--- À faire ---
Relevez chaque ligne des données où figure le mot « devices ».

--- Données affichées ---
--

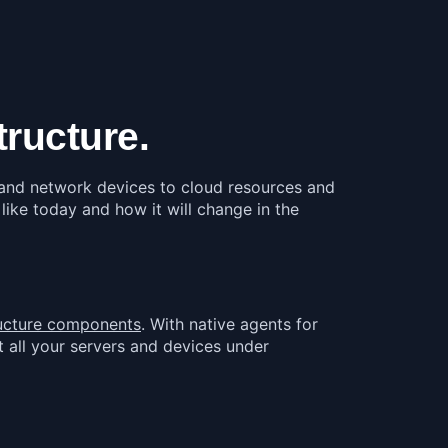
ructure.
s and network devices to cloud resources and
 like today and how it will change in the
tructure components
. With native agents for
 all your servers and devices under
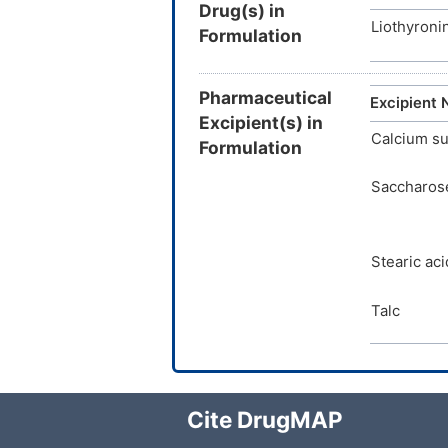
Drug(s) in
Liothyroni
Formulation
Pharmaceutical
Excipient
Excipient(s) in
Calcium su
Formulation
Saccharos
Stearic aci
Talc
Cite DrugMAP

--

--- Réponse écrite ---
s and network devices to cloud resources and
 all your servers and devices under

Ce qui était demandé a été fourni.